## Problem to work on
All of the data is to be copied word for word.

## The data
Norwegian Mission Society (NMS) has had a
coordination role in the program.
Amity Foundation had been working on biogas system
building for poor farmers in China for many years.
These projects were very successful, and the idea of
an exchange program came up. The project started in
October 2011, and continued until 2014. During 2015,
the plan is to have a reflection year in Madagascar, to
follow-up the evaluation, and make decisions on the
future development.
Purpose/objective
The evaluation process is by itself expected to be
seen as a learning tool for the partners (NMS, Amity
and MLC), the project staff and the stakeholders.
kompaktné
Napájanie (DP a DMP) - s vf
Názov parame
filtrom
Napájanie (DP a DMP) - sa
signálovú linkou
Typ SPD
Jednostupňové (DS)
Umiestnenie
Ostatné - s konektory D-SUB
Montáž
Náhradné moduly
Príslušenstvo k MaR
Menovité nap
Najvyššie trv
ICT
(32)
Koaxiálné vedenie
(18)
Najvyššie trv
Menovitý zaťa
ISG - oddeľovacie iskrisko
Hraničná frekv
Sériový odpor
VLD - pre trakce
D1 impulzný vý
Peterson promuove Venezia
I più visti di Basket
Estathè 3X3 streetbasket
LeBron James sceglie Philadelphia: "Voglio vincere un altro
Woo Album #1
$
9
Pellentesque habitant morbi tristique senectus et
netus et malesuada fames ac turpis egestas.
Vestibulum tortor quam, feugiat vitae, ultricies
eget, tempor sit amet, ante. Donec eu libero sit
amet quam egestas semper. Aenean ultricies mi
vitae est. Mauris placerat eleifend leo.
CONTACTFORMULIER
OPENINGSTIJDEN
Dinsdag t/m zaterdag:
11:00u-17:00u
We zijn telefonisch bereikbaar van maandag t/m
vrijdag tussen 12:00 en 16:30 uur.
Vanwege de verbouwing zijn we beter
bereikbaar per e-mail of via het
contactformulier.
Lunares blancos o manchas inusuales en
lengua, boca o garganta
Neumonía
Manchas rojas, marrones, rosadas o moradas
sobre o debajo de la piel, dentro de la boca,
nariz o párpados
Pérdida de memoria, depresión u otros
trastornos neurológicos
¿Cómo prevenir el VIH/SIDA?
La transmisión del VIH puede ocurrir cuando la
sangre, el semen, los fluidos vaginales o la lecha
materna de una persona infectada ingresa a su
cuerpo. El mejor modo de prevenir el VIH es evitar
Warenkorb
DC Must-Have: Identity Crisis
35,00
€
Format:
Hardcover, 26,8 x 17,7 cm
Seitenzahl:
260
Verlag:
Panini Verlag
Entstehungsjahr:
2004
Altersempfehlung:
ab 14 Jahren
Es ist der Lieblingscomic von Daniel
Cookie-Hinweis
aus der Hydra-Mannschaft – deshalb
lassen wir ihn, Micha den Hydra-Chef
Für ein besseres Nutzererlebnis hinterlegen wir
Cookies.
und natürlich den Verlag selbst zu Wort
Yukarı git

## Answer section
Norwegian Mission Society (NMS) has had a
coordination role in the program.
Amity Foundation had been working on biogas system
building for poor farmers in China for many years.
These projects were very successful, and the idea of
an exchange program came up. The project started in
October 2011, and continued until 2014. During 2015,
the plan is to have a reflection year in Madagascar, to
follow-up the evaluation, and make decisions on the
future development.
Purpose/objective
The evaluation process is by itself expected to be
seen as a learning tool for the partners (NMS, Amity
and MLC), the project staff and the stakeholders.
kompaktné
Napájanie (DP a DMP) - s vf
Názov parame
filtrom
Napájanie (DP a DMP) - sa
signálovú linkou
Typ SPD
Jednostupňové (DS)
Umiestnenie
Ostatné - s konektory D-SUB
Montáž
Náhradné moduly
Príslušenstvo k MaR
Menovité nap
Najvyššie trv
ICT
(32)
Koaxiálné vedenie
(18)
Najvyššie trv
Menovitý zaťa
ISG - oddeľovacie iskrisko
Hraničná frekv
Sériový odpor
VLD - pre trakce
D1 impulzný vý
Peterson promuove Venezia
I più visti di Basket
Estathè 3X3 streetbasket
LeBron James sceglie Philadelphia: "Voglio vincere un altro
Woo Album #1
$
9
Pellentesque habitant morbi tristique senectus et
netus et malesuada fames ac turpis egestas.
Vestibulum tortor quam, feugiat vitae, ultricies
eget, tempor sit amet, ante. Donec eu libero sit
amet quam egestas semper. Aenean ultricies mi
vitae est. Mauris placerat eleifend leo.
CONTACTFORMULIER
OPENINGSTIJDEN
Dinsdag t/m zaterdag:
11:00u-17:00u
We zijn telefonisch bereikbaar van maandag t/m
vrijdag tussen 12:00 en 16:30 uur.
Vanwege de verbouwing zijn we beter
bereikbaar per e-mail of via het
contactformulier.
Lunares blancos o manchas inusuales en
lengua, boca o garganta
Neumonía
Manchas rojas, marrones, rosadas o moradas
sobre o debajo de la piel, dentro de la boca,
nariz o párpados
Pérdida de memoria, depresión u otros
trastornos neurológicos
¿Cómo prevenir el VIH/SIDA?
La transmisión del VIH puede ocurrir cuando la
sangre, el semen, los fluidos vaginales o la lecha
materna de una persona infectada ingresa a su
cuerpo. El mejor modo de prevenir el VIH es evitar
Warenkorb
DC Must-Have: Identity Crisis
35,00
€
Format:
Hardcover, 26,8 x 17,7 cm
Seitenzahl:
260
Verlag:
Panini Verlag
Entstehungsjahr:
2004
Altersempfehlung:
ab 14 Jahren
Es ist der Lieblingscomic von Daniel
Cookie-Hinweis
aus der Hydra-Mannschaft – deshalb
lassen wir ihn, Micha den Hydra-Chef
Für ein besseres Nutzererlebnis hinterlegen wir
Cookies.
und natürlich den Verlag selbst zu Wort
Yukarı git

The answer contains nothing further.